Connecticut College: The Interdisciplinary Advantage
Q. Why did you decide on Connecticut College?
A. I decided I wanted to combine economics with science for pre-med, and I wasn’t really able to do that at Northeastern. Even though I loved Boston, it was difficult to combine majors and concentrations there because there are different colleges within the university, so I decided to transfer. I applied to a ton of small liberal arts schools. It turned out that I got into quite a few, but what ended up making the difference for me was the student body. I was visiting a friend who goes here and everyone was very friendly, approachable and down to earth.
Q. What was the transfer like with your classes?
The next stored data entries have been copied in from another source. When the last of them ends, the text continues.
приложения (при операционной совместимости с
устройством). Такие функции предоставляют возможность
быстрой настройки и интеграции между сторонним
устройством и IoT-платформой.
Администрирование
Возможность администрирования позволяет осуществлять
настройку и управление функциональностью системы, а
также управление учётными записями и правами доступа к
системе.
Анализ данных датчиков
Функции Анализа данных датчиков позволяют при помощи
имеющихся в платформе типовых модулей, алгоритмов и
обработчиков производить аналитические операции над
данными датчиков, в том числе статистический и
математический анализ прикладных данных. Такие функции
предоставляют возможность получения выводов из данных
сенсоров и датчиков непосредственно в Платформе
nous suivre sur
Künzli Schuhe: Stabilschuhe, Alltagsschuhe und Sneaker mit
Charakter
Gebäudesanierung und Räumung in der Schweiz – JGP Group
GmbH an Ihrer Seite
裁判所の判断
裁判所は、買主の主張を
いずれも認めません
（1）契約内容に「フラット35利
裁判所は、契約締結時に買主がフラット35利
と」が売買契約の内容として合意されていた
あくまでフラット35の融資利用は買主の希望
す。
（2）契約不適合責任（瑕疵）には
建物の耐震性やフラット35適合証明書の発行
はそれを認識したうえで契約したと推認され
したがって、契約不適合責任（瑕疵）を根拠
A. I was playing a lot of catch-up because I was a computer science student who switched to economics and chemistry. I fell in with economics because I really enjoyed the classes I was taking and the professors were really knowledgeable and friendly.
Q. Can you describe your major?
A. I’m an economics major and a chemistry minor with a concentration in pre-med. I’m looking for this to prepare me for an MD/MBA graduate program. I hope to get involved in health policy or physician and medical management.
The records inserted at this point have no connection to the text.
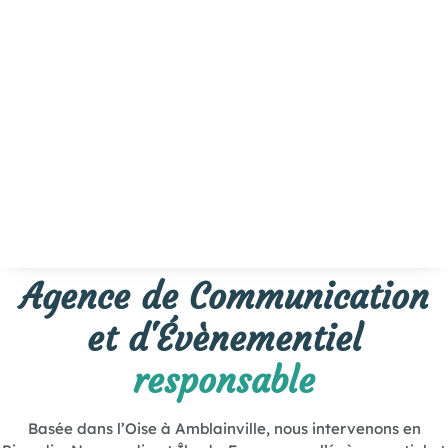
Agence de Communication
et d'Évènementiel
responsable
Basée dans l’Oise à Amblainville, nous intervenons en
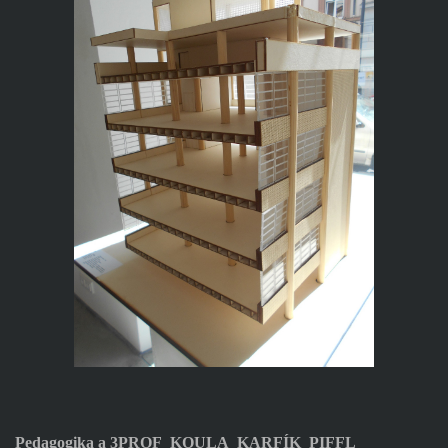
Pedagogika a 3PROF_KOULA_KARFÍK_PIFFL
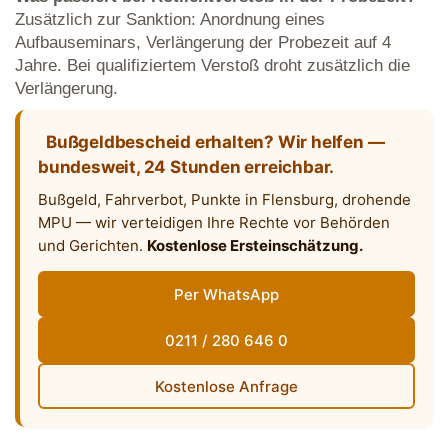
Zusätzlich zur Sanktion: Anordnung eines
Aufbauseminars, Verlängerung der Probezeit auf 4
Jahre. Bei qualifiziertem Verstoß droht zusätzlich die
Verlängerung.
Bußgeldbescheid erhalten? Wir helfen —
bundesweit, 24 Stunden erreichbar.
Bußgeld, Fahrverbot, Punkte in Flensburg, drohende
MPU — wir verteidigen Ihre Rechte vor Behörden
und Gerichten.
Kostenlose Ersteinschätzung.
Per WhatsApp
0211 / 280 646 0
Kostenlose Anfrage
Q. What have been your favorite classes?
A. I’m doing an independent study on health reform with Professor Monika Lopez Anuarbe. It’s been interesting and it’s a really pertinent topic right now. Next semester I’m doing independent research with Professor Marc Zimmer on green fluorescent protein (GFP). I’m looking forward to that.
Q. What activities are you involved in?
A. I’m the VP of the Emergency Medical Services Club, which started up last year. We’ve really gotten things going this year: We’re covering all club sports games now, and we’ll be on call with Campus Safety next semester. I’m also the VP of the Pre-Health Club, which is a support group for pre-med students and I’m a housefellow in Morrisson House.
Q. Did you do a summer internship?
A. I did a summer internship through the career office with A Friendly Hand, an organization that I’ve worked with for three years and done six trips with. I helped to create an internship program for students like myself who want to go abroad but have a hard time with course requirements. My trip to Honduras this summer included four other students from Connecticut College and we spent over eight weeks in clinics, five days a week. There aren’t the same regulations there as in America, and you get experience you never would get here. You get to work with doctors helping people; I even assisted with a Caesarean section. It’s so eye-opening to see people who are in need of such basic medical care that we take for granted, or have conditions that can be cured so easily with some basic medicines.
Q. Has anything surprised you about the College?
A. I was hopeful about the individual attention and ability to get to know professors. That’s just impossible at a larger school. I wasn’t sure if this was going to actually happen, but I really started seeing this junior year when I got into more specialized classes and was working with professors. They made themselves really accessible and were supportive of my work.
Q. If there is one thing you could tell someone about Connecticut College, what would it be?
A. I think it’s clear that the biggest thing is the ability to work on your personal interests and also get support from the school. The professors and administration really make themselves available to you and are supportive of the students in and out of the classroom.